* Source material
==================================================

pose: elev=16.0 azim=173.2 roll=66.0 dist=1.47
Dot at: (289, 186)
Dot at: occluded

==================================================

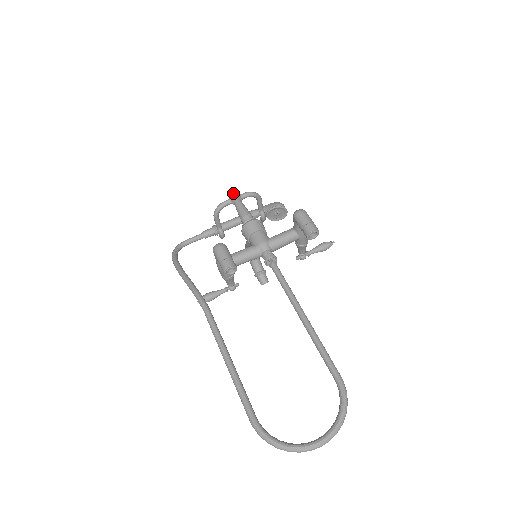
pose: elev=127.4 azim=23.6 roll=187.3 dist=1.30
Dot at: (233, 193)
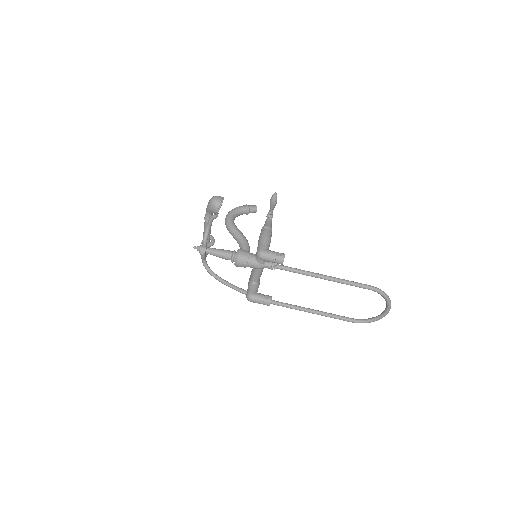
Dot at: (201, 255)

==================================================

* Given request
Convert the lines of the records from the line containing "pose: elev=16.0 azim=173.2" through the line containing "Dot at: occluded", both included, into a Markdown table with the columns Row and Line, leaving out any blank lines.

* Written response
| Row | Line |
|---|---|
| 1 | pose: elev=16.0 azim=173.2 roll=66.0 dist=1.47 |
| 2 | Dot at: (289, 186) |
| 3 | Dot at: occluded |